Safety of Magnesium, Riboflavin (B2), and Coenzyme Q10 During Lactation

  • There are no direct studies on the safety of magnesium, riboflavin (B2), and coenzyme Q10 during lactation in the provided evidence.
  • However, studies on the supplementation of these nutrients during pregnancy and their general safety profiles can provide some insights:
    • Magnesium supplementation during pregnancy was found to have no significant difference in perinatal mortality, small-for-gestational age, or pre-eclampsia compared to no magnesium supplementation 2.
    • Riboflavin (B2) has been recommended for migraine prevention in adults with minimal adverse events, but its safety in pediatric use and during lactation is not well established 3.
    • Coenzyme Q10 has been found to have low adverse events and Level C evidence for migraine prevention, but its safety during lactation is not directly addressed in the provided studies 3, 4.
  • It is essential to note that the safety of these nutrients during lactation may depend on various factors, including the dosage and individual circumstances.
  • Further research is needed to determine the safety and efficacy of multiple-micronutrient supplementation, including magnesium, riboflavin (B2), and coenzyme Q10, during lactation 5.

References

Guideline

Guideline Directed Topic Overview

Dr.Oracle Medical Advisory Board & Editors, 2025

Research

Magnesium supplementation in pregnancy.

The Cochrane database of systematic reviews, 2014

Research

Coenzyme Q10 supplementation: Efficacy, safety, and formulation challenges.

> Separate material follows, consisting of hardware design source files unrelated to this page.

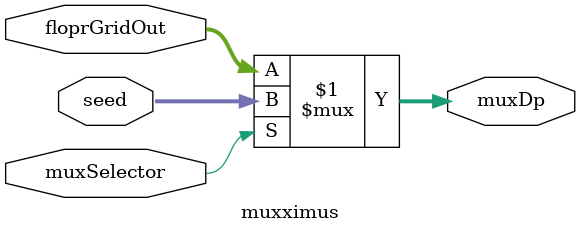
<source format=sv>
module muxximus (seed, floprGridOut, muxSelector, muxDp); 
  input logic [63:0] seed;
  input logic [63:0] floprGridOut;
  input logic muxSelector;
  output logic [63:0] muxDp;

  assign muxDp[63:0] = muxSelector ? seed[63:0] : floprGridOut[63:0]; 

endmodule
</source>
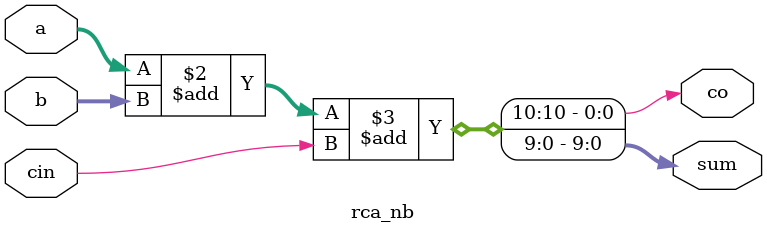
<source format=v>
`timescale 1ns / 1ps

//TODO Check to see if always block will perform the correct bit assignment.
//Unsure if co should be removed or needs to be accounted for.

module rca_nb(
    input [n-1:0] a,            //Smaller seq data provided by Reg1
    input [n-1:0] b,            //Larger seq data provided by Reg2
    input cin,                  //Not used in the Fibonicci seq circuit
    output reg [n-1:0] sum,     //RCA output data signal
    output reg co               //Not used in the Fibonicci seq circuit
    );
	
    parameter n = 10;           //parameter overwritten in top
    
    always @(a,b,cin)
    begin
       {co,sum} = a + b + cin;  //Store total in sum data signal and carry out status signal
    end
    
endmodule
</source>
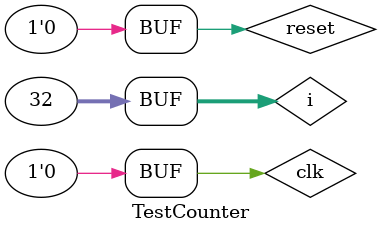
<source format=v>
module TestCounter;
// Inputs
reg clk;
reg reset;
// Outputs
wire [3:0] q;
// Instantiate the Unit Under Test (UUT)
SynCounter4bit uut (
.clk(clk), 
.reset(reset), 
.q(q)
);
integer i;
initial begin
// Initialize Inputs
clk = 0;
reset = 0;
#10;
reset = 1;
#10;
reset = 0;
// Wait 10 ns for global reset to finish
#10;
for (i=0;i<32;i=i+1)
#10 clk = ~clk;
 // Add stimulus here
end
 endmodule
</source>
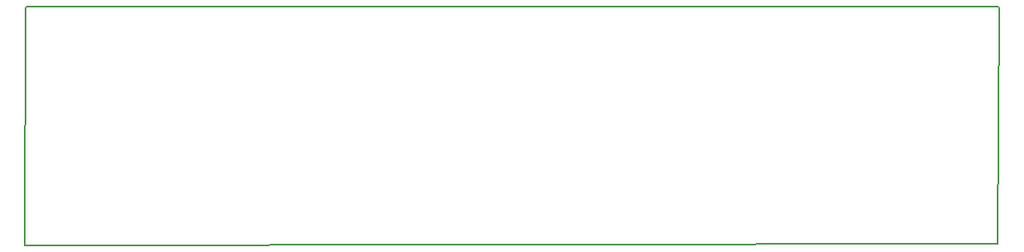
<source format=gbr>
G04 #@! TF.GenerationSoftware,KiCad,Pcbnew,5.0.0-rc2-dev-unknown-6940f92~62~ubuntu16.04.1*
G04 #@! TF.CreationDate,2018-03-25T22:17:42+02:00*
G04 #@! TF.ProjectId,roboy_sno,726F626F795F736E6F2E6B696361645F,rev?*
G04 #@! TF.SameCoordinates,Original*
G04 #@! TF.FileFunction,Profile,NP*
%FSLAX46Y46*%
G04 Gerber Fmt 4.6, Leading zero omitted, Abs format (unit mm)*
G04 Created by KiCad (PCBNEW 5.0.0-rc2-dev-unknown-6940f92~62~ubuntu16.04.1) date Sun Mar 25 22:17:42 2018*
%MOMM*%
%LPD*%
G01*
G04 APERTURE LIST*
%ADD10C,0.150000*%
G04 APERTURE END LIST*
D10*
X90106500Y-128016000D02*
X90170000Y-103568500D01*
X189992000Y-127825500D02*
X90106500Y-128016000D01*
X190119000Y-103568500D02*
X189992000Y-127825500D01*
X90233500Y-103505000D02*
X190055500Y-103505000D01*
M02*

</source>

Comprehensive reviews in food science and food safety, 2020

Professional Medical Disclaimer

This information is intended for healthcare professionals. Any medical decision-making should rely on clinical judgment and independently verified information. The content provided herein does not replace professional discretion and should be considered supplementary to established clinical guidelines. Healthcare providers should verify all information against primary literature and current practice standards before application in patient care. Dr.Oracle assumes no liability for clinical decisions based on this content.